The Virginia DMV has ended its vehicle safety inspection and inspection program in April, a move that comes after months of public pressure to end the program that was intended to help make the state safer for all drivers.
The state announced in November that it would end the vehicle safety inspections and inspections program and the program would be eliminated in March of 2018.
In an announcement on its website, the DMV stated that it was ending the program after years of criticism by drivers, lawmakers, and the public.
The DMV said it was committed to ensuring that all drivers, including those who were recently convicted of driving under the influence, had the opportunity to participate in the vehicle and vehicle safety program.
In December, Virginia Governor Terry McAuliffe said that he was “open to working with state and local governments to make it easier for people to get and keep a license to drive.”
In an interview with CNN on January 12, McAuliffe said the DMV was not interested in returning to the program.
The DMV had been looking for ways to make the program more transparent and to provide better information about the program and to make sure it was being used to provide an unbiased, reliable, and comprehensive picture of the safety of Virginia drivers, according to the state.
“It’s unfortunate that the DMV did not have the capacity to complete these projects in the first place,” said Richard C. Scott, executive director of the National Motorists Association.
“The safety of our state’s drivers is critical to our economy, and it’s critical that we have the best vehicle inspection program that we can.
Unfortunately, this is the case today.
It is an issue that is going to take time to address.”
The Virginia Department of Motor Vehicles has also announced it will no longer provide information about driver safety education and will not make a presentation about how to pass a safety course.

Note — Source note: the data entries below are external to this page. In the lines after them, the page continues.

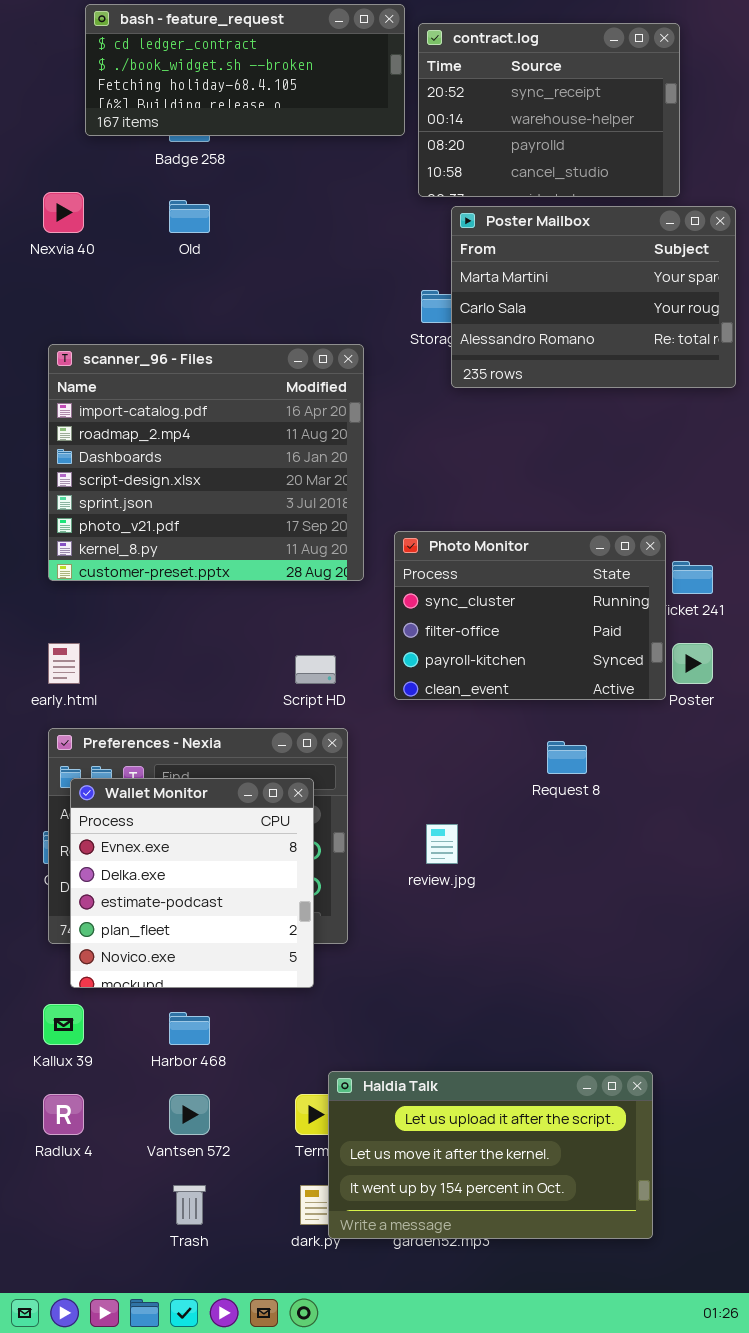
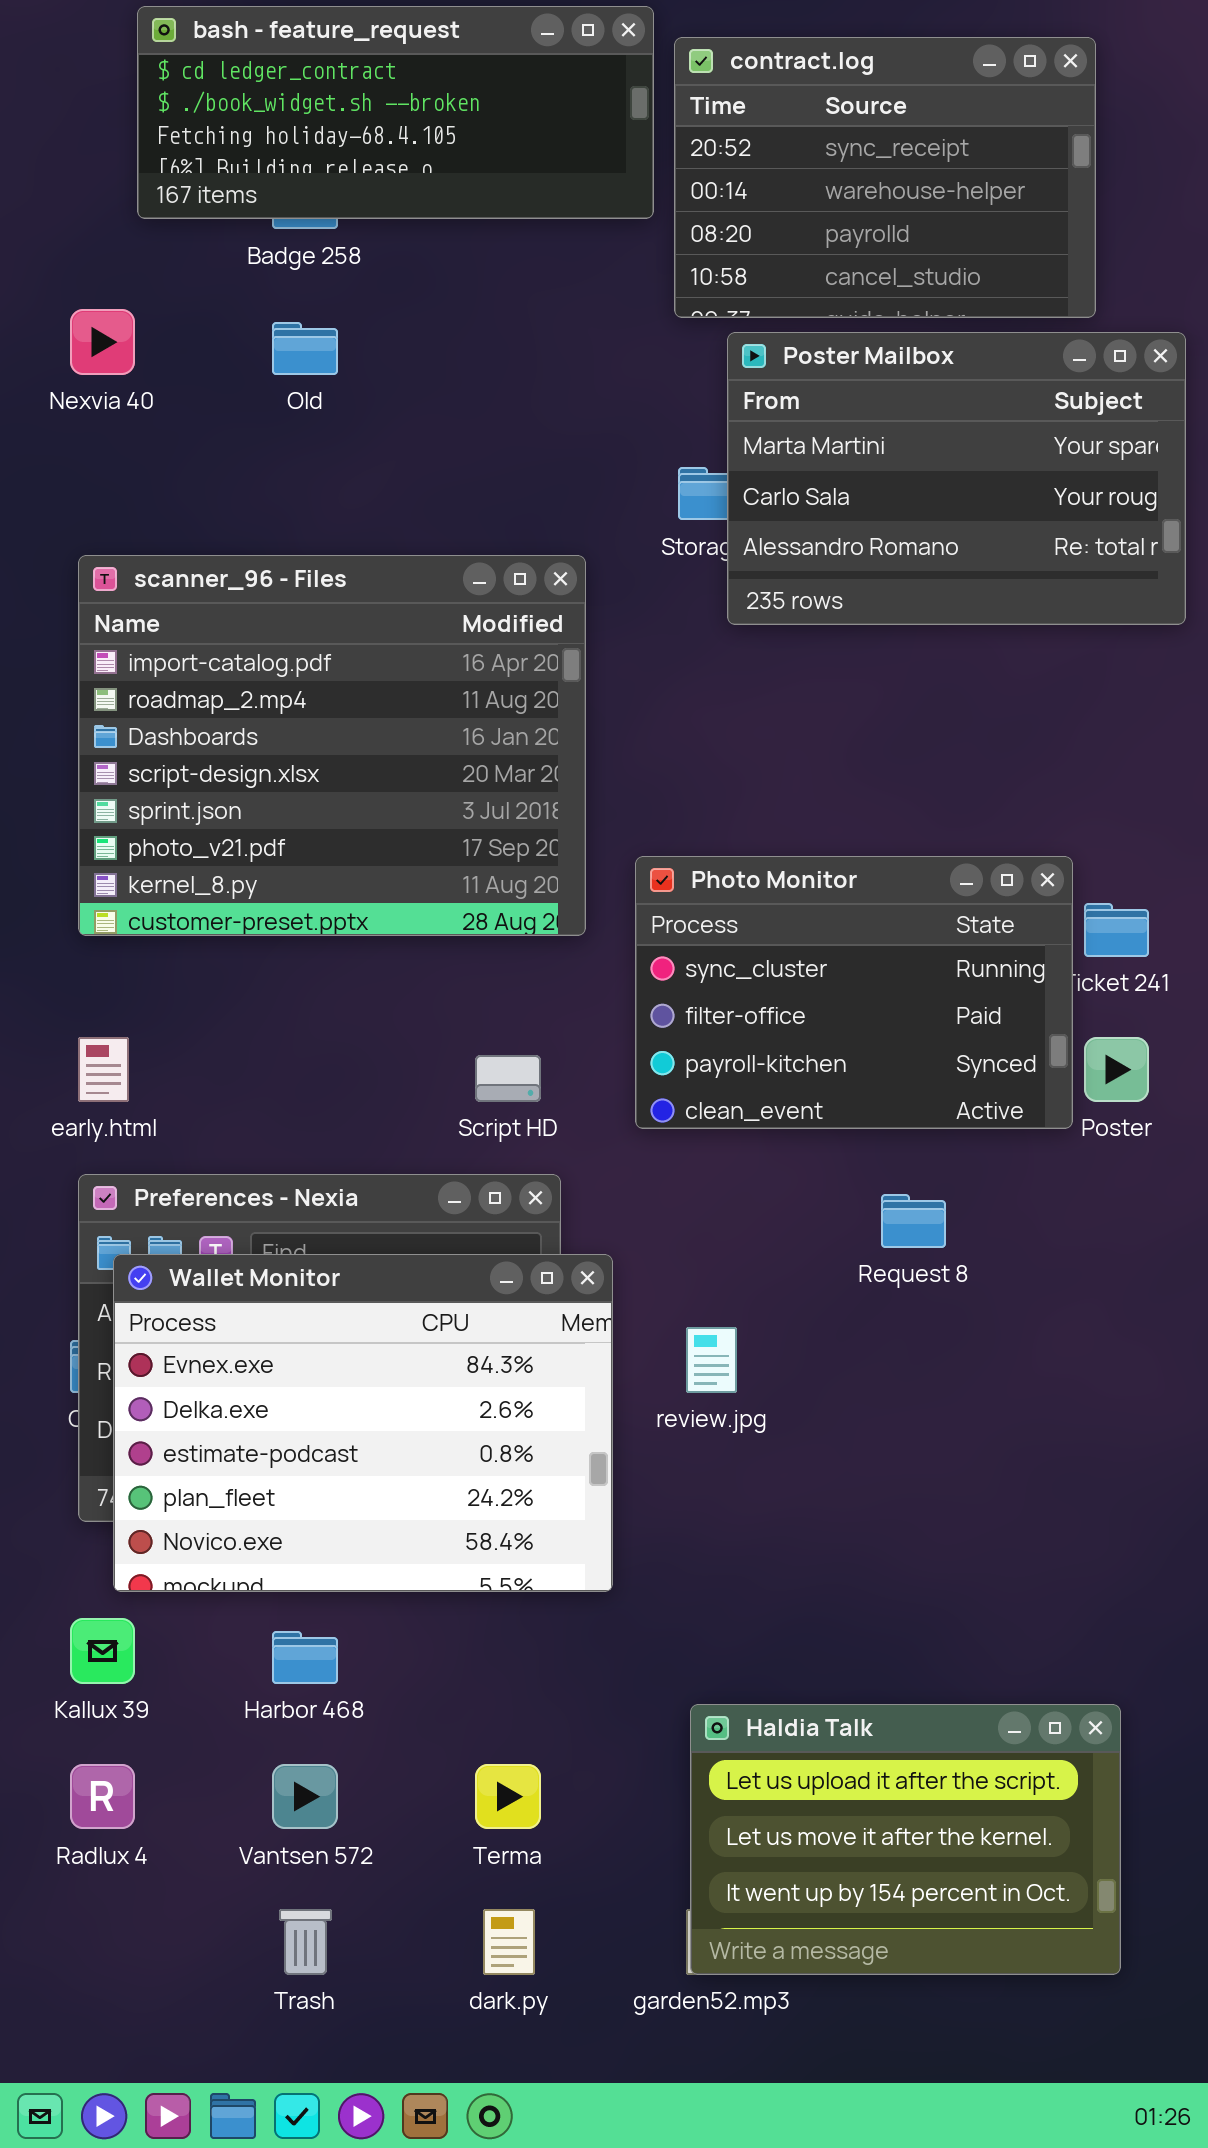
Wallet Monitor: [70,778,314,988] -> [113,1254,613,1592], resized
Haldia Talk: [328,1071,653,1239] -> [690,1704,1121,1975], moved, resized

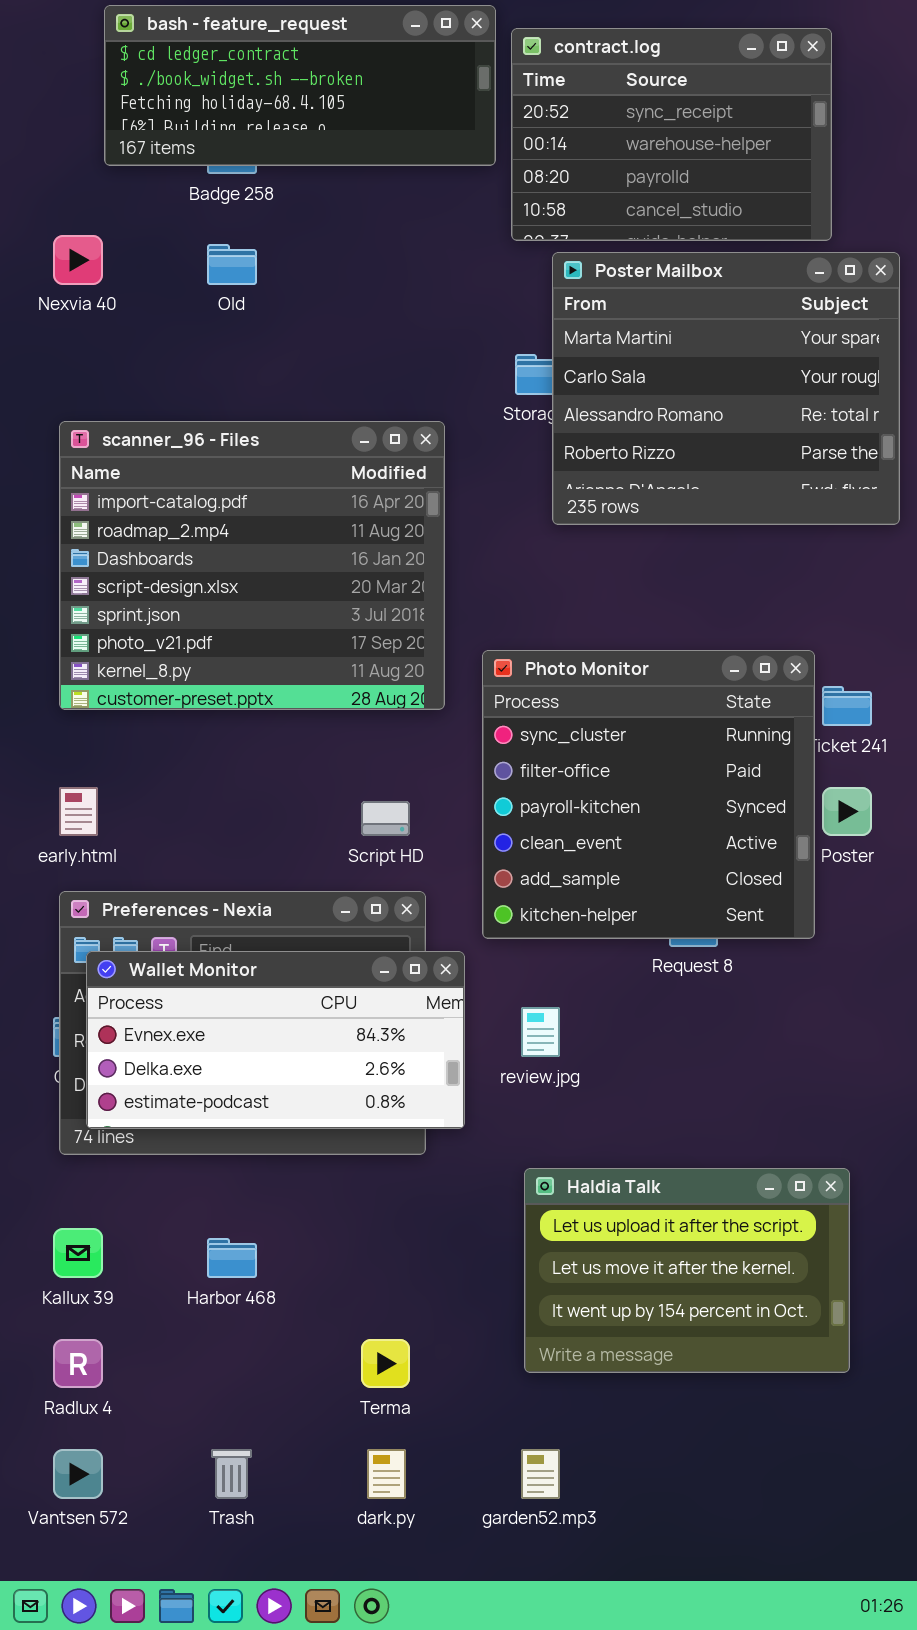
Poster Mailbox: [727,332,1186,625] -> [552,252,900,525], resized
Photo Monitor: [635,856,1073,1129] -> [482,650,815,939], resized
Wallet Monitor: [113,1254,613,1592] -> [86,951,465,1129], resized
Haldia Talk: [690,1704,1121,1975] -> [524,1168,850,1373], moved
Vantsen 572: [272,1764,338,1829] -> [53,1449,103,1499], moved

The Department of State’s Office of Vehicle Safety and Inspections said in a statement that the state will continue to provide information and provide additional tools for state and county law enforcement, and will continue monitoring the program for improvements.
The department is also developing a statewide safety training program, which will include training on vehicle safety standards and the role of safety in driver education.
“The Virginia DMV is proud of our efforts to reduce crashes, save lives, and reduce congestion on our roads,” State Director of Motor Vehicle Services Elizabeth C. White said in the statement.
“We will continue this effort with additional safety improvements, and we are committed to helping protect Virginia’s drivers.”
The DMV also stated that the safety and safety training will be offered at its offices in the Commonwealth and on its websites.